- _Instructions for the task_
Once you have read the entries, copy all of them exactly.

[Data records]
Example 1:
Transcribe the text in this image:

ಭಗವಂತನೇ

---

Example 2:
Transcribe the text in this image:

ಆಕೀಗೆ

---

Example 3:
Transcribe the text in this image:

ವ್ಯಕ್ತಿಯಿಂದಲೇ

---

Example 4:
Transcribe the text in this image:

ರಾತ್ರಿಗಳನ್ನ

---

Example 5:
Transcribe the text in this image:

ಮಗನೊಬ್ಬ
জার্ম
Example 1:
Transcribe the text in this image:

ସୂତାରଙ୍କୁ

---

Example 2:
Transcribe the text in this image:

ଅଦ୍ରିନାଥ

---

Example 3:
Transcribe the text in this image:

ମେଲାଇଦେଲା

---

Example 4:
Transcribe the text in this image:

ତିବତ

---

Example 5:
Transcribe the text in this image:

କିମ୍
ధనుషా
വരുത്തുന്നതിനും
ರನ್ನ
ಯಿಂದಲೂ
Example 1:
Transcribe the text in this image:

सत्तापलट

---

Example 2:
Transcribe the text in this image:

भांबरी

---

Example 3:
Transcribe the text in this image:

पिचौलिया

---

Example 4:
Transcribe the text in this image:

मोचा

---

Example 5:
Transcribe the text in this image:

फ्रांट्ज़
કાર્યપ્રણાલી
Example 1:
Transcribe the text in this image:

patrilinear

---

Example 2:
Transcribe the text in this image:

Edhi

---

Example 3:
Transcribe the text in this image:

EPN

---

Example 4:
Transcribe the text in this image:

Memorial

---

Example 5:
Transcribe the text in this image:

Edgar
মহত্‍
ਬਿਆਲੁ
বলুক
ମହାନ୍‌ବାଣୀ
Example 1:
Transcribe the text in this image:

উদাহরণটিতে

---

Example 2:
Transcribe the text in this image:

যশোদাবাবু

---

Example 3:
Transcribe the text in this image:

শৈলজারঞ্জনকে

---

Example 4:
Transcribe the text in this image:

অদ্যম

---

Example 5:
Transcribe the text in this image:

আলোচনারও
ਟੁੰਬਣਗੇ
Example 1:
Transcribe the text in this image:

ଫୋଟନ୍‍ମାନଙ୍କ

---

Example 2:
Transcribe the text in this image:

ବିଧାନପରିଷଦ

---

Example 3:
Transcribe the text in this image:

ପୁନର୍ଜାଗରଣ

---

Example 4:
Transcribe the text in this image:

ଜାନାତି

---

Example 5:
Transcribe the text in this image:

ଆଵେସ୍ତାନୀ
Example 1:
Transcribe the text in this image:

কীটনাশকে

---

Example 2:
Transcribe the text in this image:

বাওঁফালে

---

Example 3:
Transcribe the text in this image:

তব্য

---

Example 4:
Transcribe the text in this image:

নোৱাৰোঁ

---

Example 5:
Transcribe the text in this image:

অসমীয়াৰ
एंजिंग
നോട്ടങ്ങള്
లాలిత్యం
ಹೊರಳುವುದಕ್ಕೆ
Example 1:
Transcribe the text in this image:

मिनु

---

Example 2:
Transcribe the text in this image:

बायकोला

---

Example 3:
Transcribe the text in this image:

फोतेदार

- _Solution to the problem_
Example 1:
Transcribe the text in this image:

ಭಗವಂತನೇ

---

Example 2:
Transcribe the text in this image:

ಆಕೀಗೆ

---

Example 3:
Transcribe the text in this image:

ವ್ಯಕ್ತಿಯಿಂದಲೇ

---

Example 4:
Transcribe the text in this image:

ರಾತ್ರಿಗಳನ್ನ

---

Example 5:
Transcribe the text in this image:

ಮಗನೊಬ್ಬ
জার্ম
Example 1:
Transcribe the text in this image:

ସୂତାରଙ୍କୁ

---

Example 2:
Transcribe the text in this image:

ଅଦ୍ରିନାଥ

---

Example 3:
Transcribe the text in this image:

ମେଲାଇଦେଲା

---

Example 4:
Transcribe the text in this image:

ତିବତ

---

Example 5:
Transcribe the text in this image:

କିମ୍
ధనుషా
വരുത്തുന്നതിനും
ರನ್ನ
ಯಿಂದಲೂ
Example 1:
Transcribe the text in this image:

सत्तापलट

---

Example 2:
Transcribe the text in this image:

भांबरी

---

Example 3:
Transcribe the text in this image:

पिचौलिया

---

Example 4:
Transcribe the text in this image:

मोचा

---

Example 5:
Transcribe the text in this image:

फ्रांट्ज़
કાર્યપ્રણાલી
Example 1:
Transcribe the text in this image:

patrilinear

---

Example 2:
Transcribe the text in this image:

Edhi

---

Example 3:
Transcribe the text in this image:

EPN

---

Example 4:
Transcribe the text in this image:

Memorial

---

Example 5:
Transcribe the text in this image:

Edgar
মহত্‍
ਬਿਆਲੁ
বলুক
ମହାନ୍‌ବାଣୀ
Example 1:
Transcribe the text in this image:

উদাহরণটিতে

---

Example 2:
Transcribe the text in this image:

যশোদাবাবু

---

Example 3:
Transcribe the text in this image:

শৈলজারঞ্জনকে

---

Example 4:
Transcribe the text in this image:

অদ্যম

---

Example 5:
Transcribe the text in this image:

আলোচনারও
ਟੁੰਬਣਗੇ
Example 1:
Transcribe the text in this image:

ଫୋଟନ୍‍ମାନଙ୍କ

---

Example 2:
Transcribe the text in this image:

ବିଧାନପରିଷଦ

---

Example 3:
Transcribe the text in this image:

ପୁନର୍ଜାଗରଣ

---

Example 4:
Transcribe the text in this image:

ଜାନାତି

---

Example 5:
Transcribe the text in this image:

ଆଵେସ୍ତାନୀ
Example 1:
Transcribe the text in this image:

কীটনাশকে

---

Example 2:
Transcribe the text in this image:

বাওঁফালে

---

Example 3:
Transcribe the text in this image:

তব্য

---

Example 4:
Transcribe the text in this image:

নোৱাৰোঁ

---

Example 5:
Transcribe the text in this image:

অসমীয়াৰ
एंजिंग
നോട്ടങ്ങള്
లాలిత్యం
ಹೊರಳುವುದಕ್ಕೆ
Example 1:
Transcribe the text in this image:

मिनु

---

Example 2:
Transcribe the text in this image:

बायकोला

---

Example 3:
Transcribe the text in this image:

फोतेदार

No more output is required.